Indigenous People Protest Hydropower Greenwash

Date: 
Thursday, June 16, 2011
Sheyla Juruna tells Valter Cardeal of Eletrobras that indigenous people did not give consent to Belo Monte Dam
Sheyla Juruna tells Valter Cardeal of Eletrobras that indigenous people did not give consent to Belo Monte Dam
International Rivers

During the same day that the Peruvian government canceled Eletrobras' Inambari dam in the Peruvian Amazon as a result of non-compliance with the international Labor Organization's Convention 169 on the rights of indigenous peoples to Free, Prior, and Informed Consent, tribes from Brazil's Xingu River basin lambasted the Brazilian government at an International Congress for having failed to achieve consent from indigenous peoples who would be affected by the Belo Monte Dam.

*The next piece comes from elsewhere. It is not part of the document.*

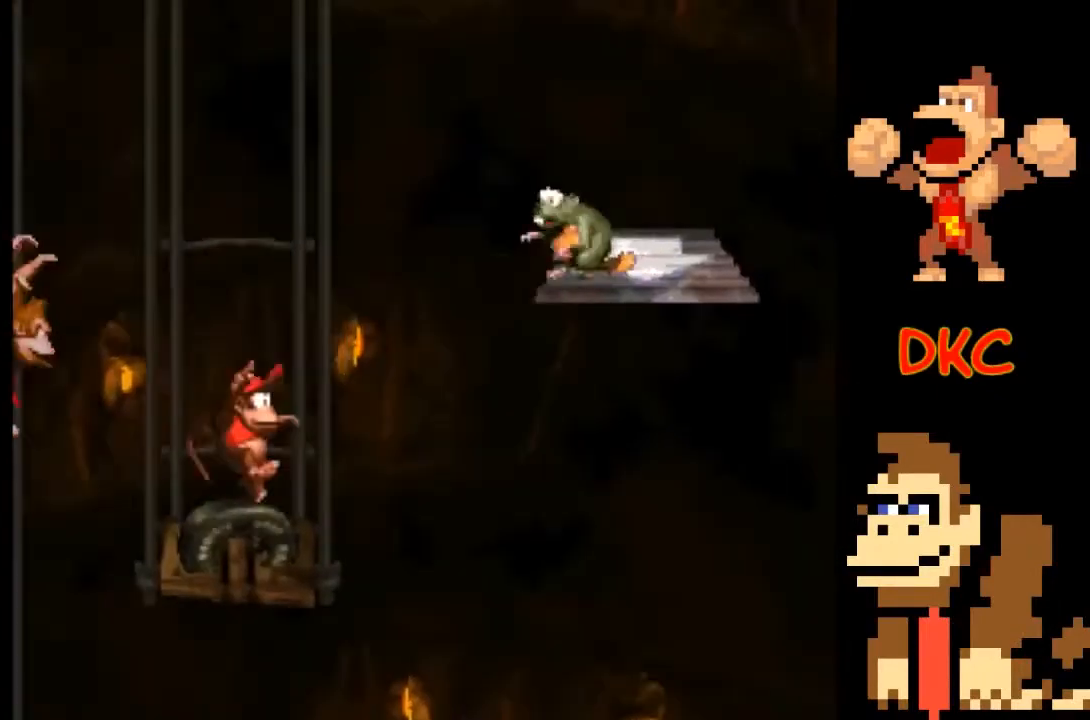
{"buttons": ["A", "X"], "left_stick": "right", "right_stick": "center", "events": [[100, "A", "down"]]}
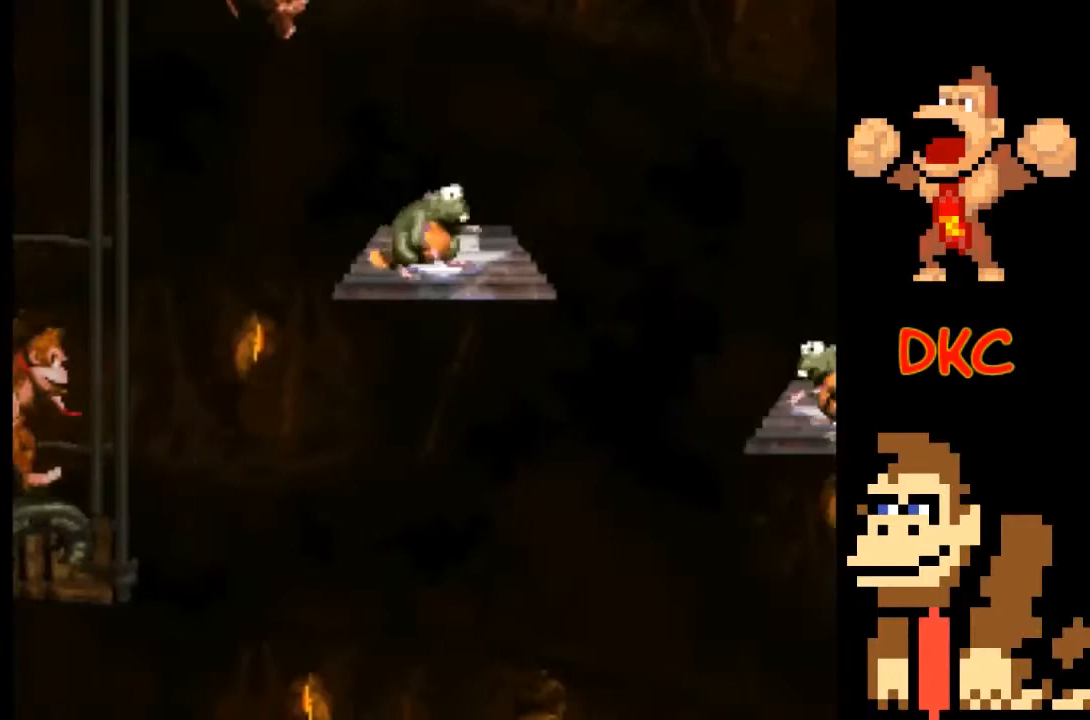
{"buttons": ["A", "X"], "left_stick": "center", "right_stick": "center", "events": [[167, "A", "up"], [267, "left_stick", "center"], [333, "left_stick", "left"], [400, "A", "down"], [500, "left_stick", "center"]]}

The protests occured in Foz do Iguaçú, Brazil a day before the official launch of the Hydropower Sustainability Assessment Protocol, a new score card that promotes sustainability by asking the hydropower industry to voluntarily measure its own performance, while not requiring developers to meet the policy standards and regulations of national legislation and international accords.

Indigenous activists from the Xingu River basin were joined by members of the Guaraní tribe whose families were displaced by Brazil's Itaipú Dam in the 1980s, and who currently live in welfare encampments maintained by dam operator Itaipú Binacional on the shores of Itaipú's reservoir.